### EXERCISE DIRECTIONS
Exclude the pictures, then copy all remaining records exactly.

[Saved entries]
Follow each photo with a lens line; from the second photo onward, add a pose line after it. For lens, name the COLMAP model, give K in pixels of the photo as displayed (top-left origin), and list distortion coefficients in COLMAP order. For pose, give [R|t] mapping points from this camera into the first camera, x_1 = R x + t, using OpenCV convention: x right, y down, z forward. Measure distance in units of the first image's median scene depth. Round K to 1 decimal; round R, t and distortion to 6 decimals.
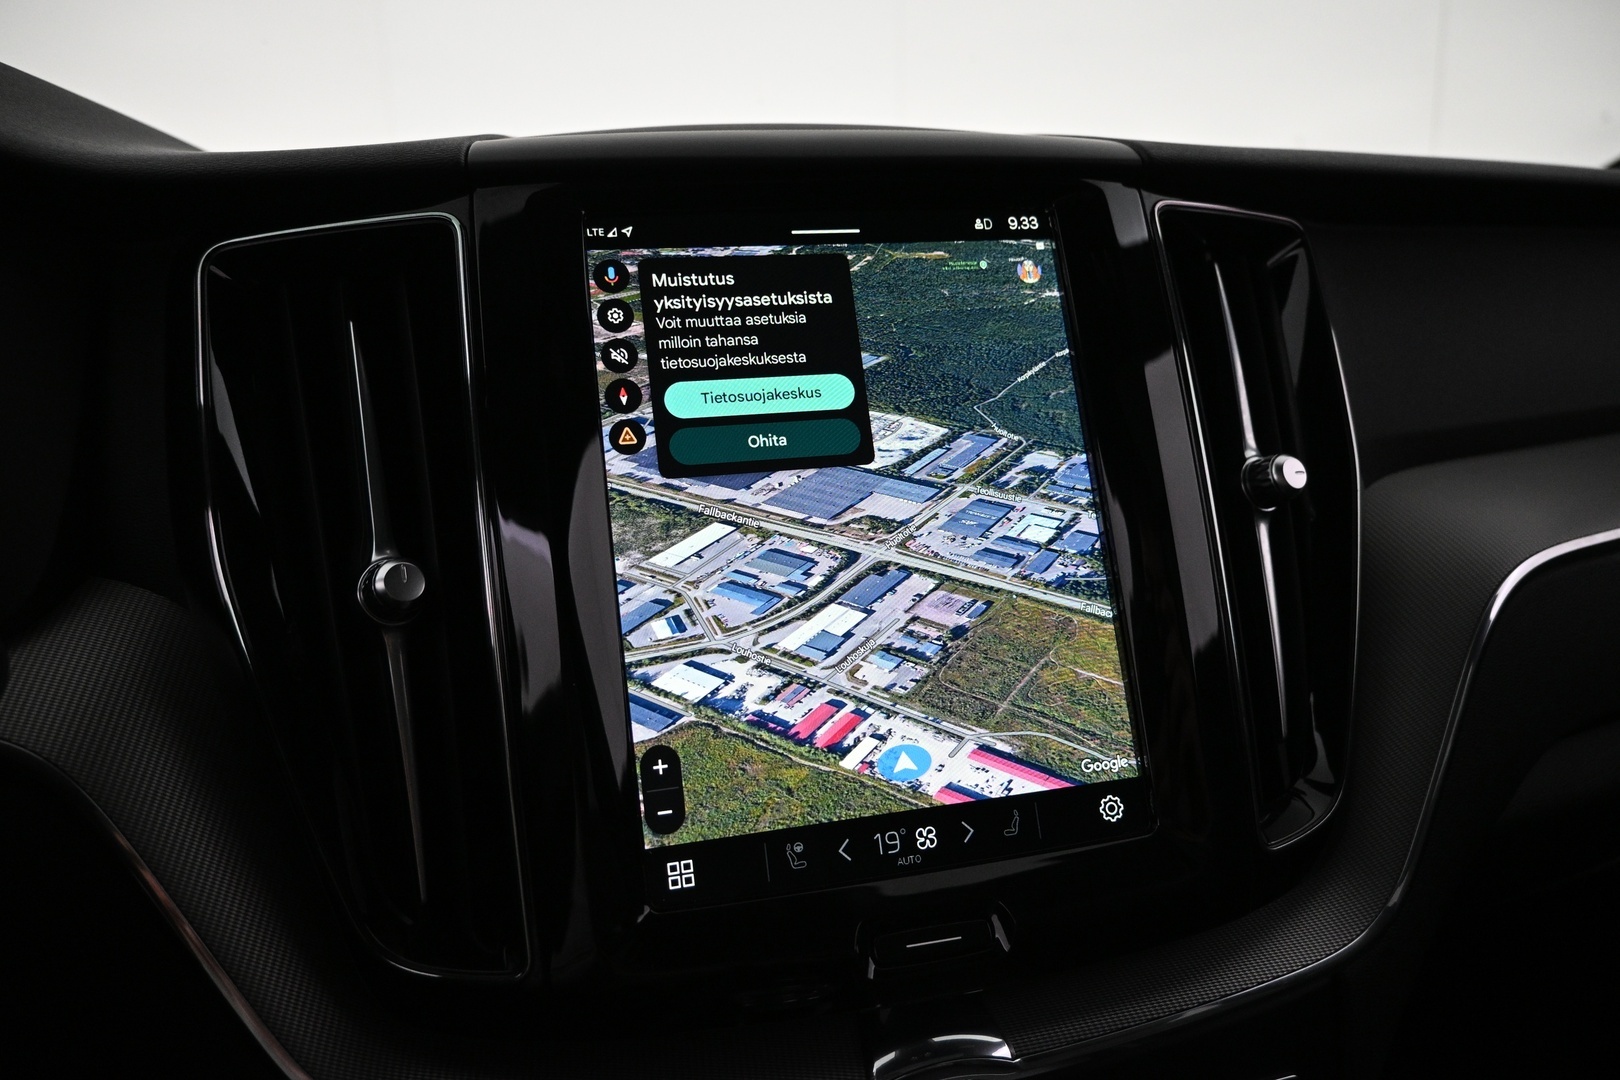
lens RADIAL K [[1093.9, 0, 799.0], [0, 1093.9, 539.4], [0, 0, 1]] dist [-0.015612, 0.008233]
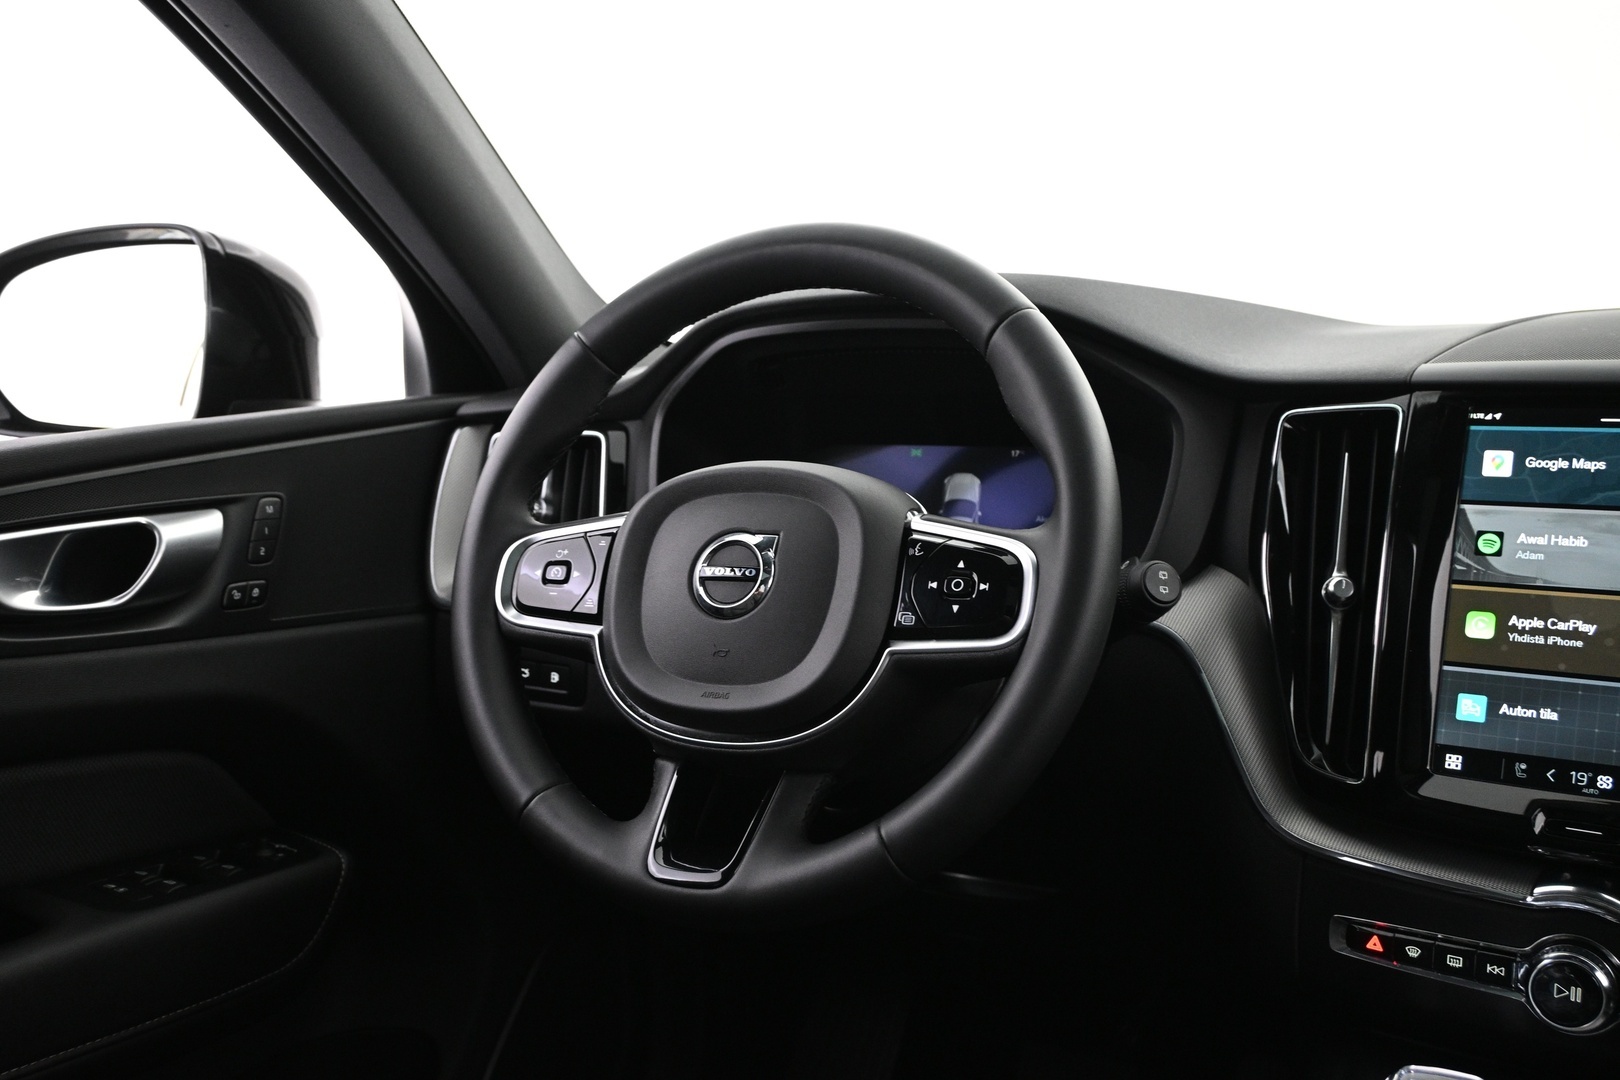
lens RADIAL K [[1546.9, 0, 804.9], [0, 1546.9, 532.9], [0, 0, 1]] dist [-0.007448, 0.000000]
pose [[0.662292, 0.122618, -0.739144, 1.022230], [-0.144064, 0.988950, 0.034974, -0.018204], [0.735265, 0.083321, 0.672639, -1.580082]]
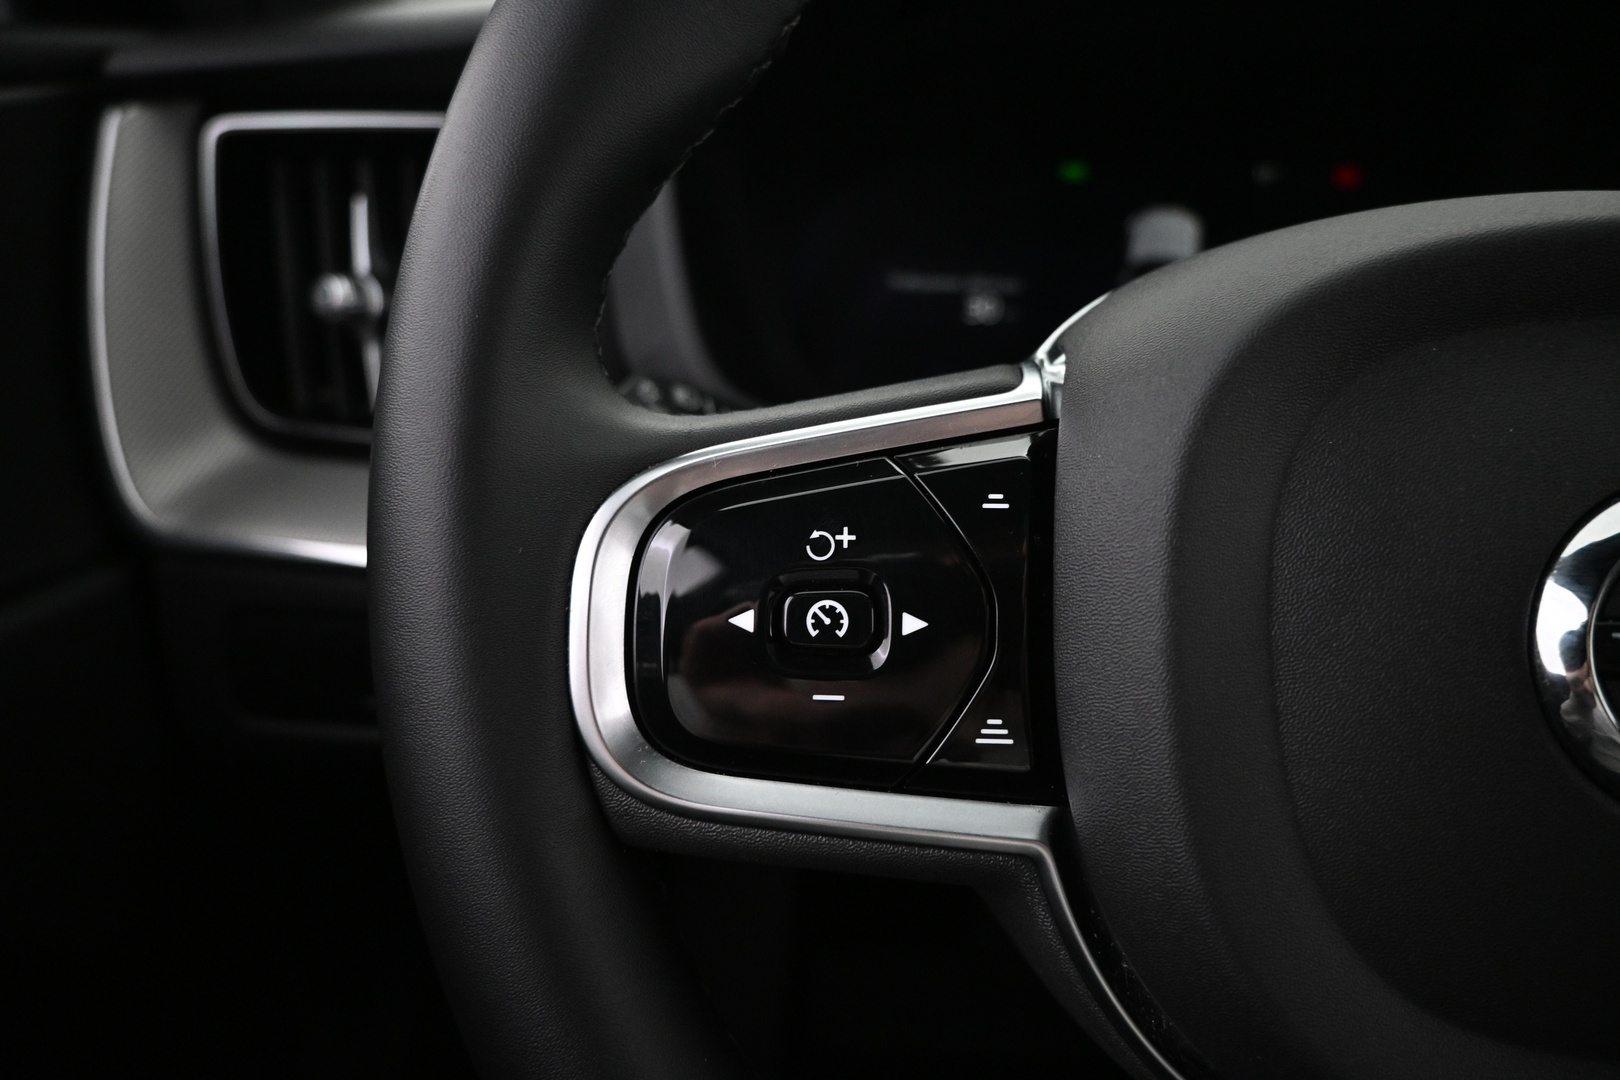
lens RADIAL K [[1093.9, 0, 800.4], [0, 1093.9, 540.0], [0, 0, 1]] dist [-0.015612, 0.008233]
pose [[0.905296, 0.213485, -0.367237, -1.211518], [-0.126172, 0.960658, 0.247422, 0.044627], [0.405609, -0.177655, 0.896616, -0.485083]]
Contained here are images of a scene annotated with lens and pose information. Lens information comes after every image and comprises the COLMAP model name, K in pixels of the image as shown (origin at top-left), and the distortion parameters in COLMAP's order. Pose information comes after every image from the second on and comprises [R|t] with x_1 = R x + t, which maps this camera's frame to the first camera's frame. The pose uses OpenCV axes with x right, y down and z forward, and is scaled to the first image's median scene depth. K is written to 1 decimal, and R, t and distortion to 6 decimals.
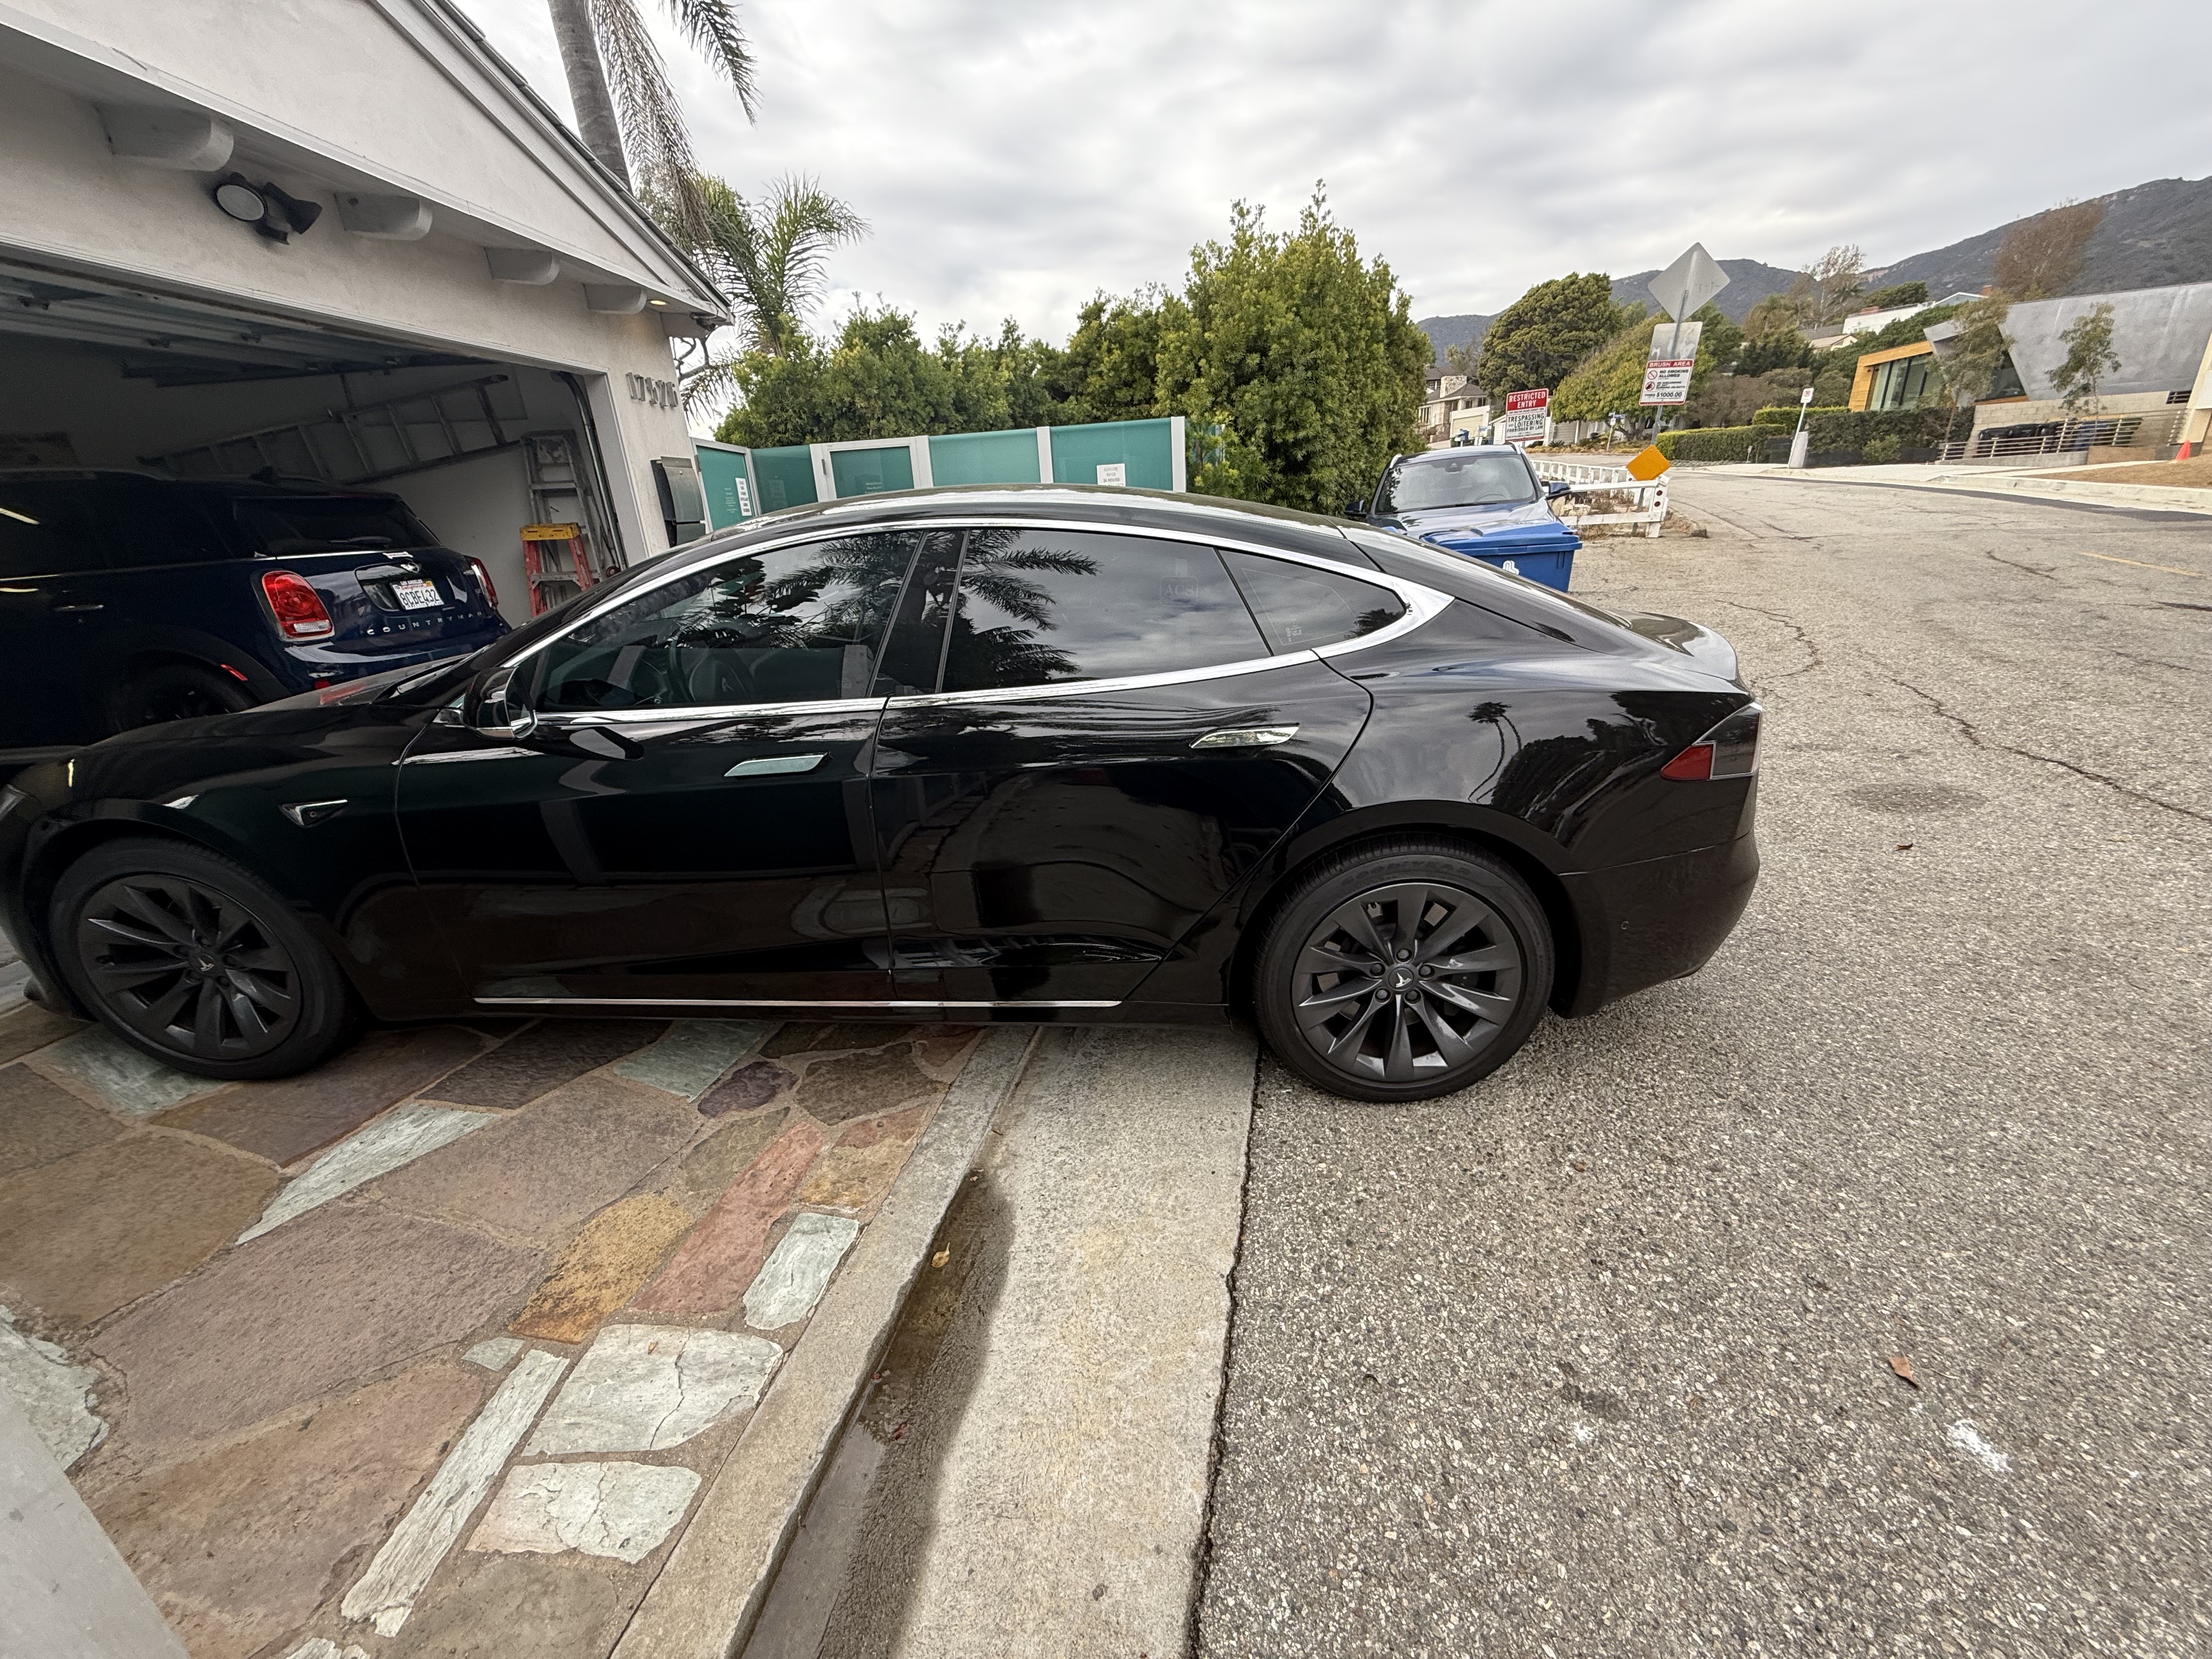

### SOLVED PROBLEM
Follow each photo with a lens line; from the second photo onward, add a pose line after it. For lens, name the COLMAP model, give K in pixels of the photo as displayed (top-left origin), and list distortion coefficients in COLMAP order. For pose, give [R|t] mapping points from this camera into the first camera, x_1 = R x + t, using OpenCV convention: x right, y down, z forward. Measure distance in units of the first image's median scene depth. Round K to 1 decimal; round R, t and distortion to 6 decimals.
lens RADIAL K [[1093.9, 0, 799.0], [0, 1093.9, 539.4], [0, 0, 1]] dist [-0.015612, 0.008233]
lens RADIAL K [[1546.9, 0, 804.9], [0, 1546.9, 532.9], [0, 0, 1]] dist [-0.007448, 0.000000]
pose [[0.662292, 0.122618, -0.739144, 1.022230], [-0.144064, 0.988950, 0.034974, -0.018204], [0.735265, 0.083321, 0.672639, -1.580082]]
lens RADIAL K [[1093.9, 0, 800.4], [0, 1093.9, 540.0], [0, 0, 1]] dist [-0.015612, 0.008233]
pose [[0.905296, 0.213485, -0.367237, -1.211518], [-0.126172, 0.960658, 0.247422, 0.044627], [0.405609, -0.177655, 0.896616, -0.485083]]
Contained here are images of a scene annotated with lens and pose information. Lens information comes after every image and comprises the COLMAP model name, K in pixels of the image as shown (origin at top-left), and the distortion parameters in COLMAP's order. Pose information comes after every image from the second on and comprises [R|t] with x_1 = R x + t, which maps this camera's frame to the first camera's frame. The pose uses OpenCV axes with x right, y down and z forward, and is scaled to the first image's median scene depth. K is written to 1 decimal, and R, t and distortion to 6 decimals.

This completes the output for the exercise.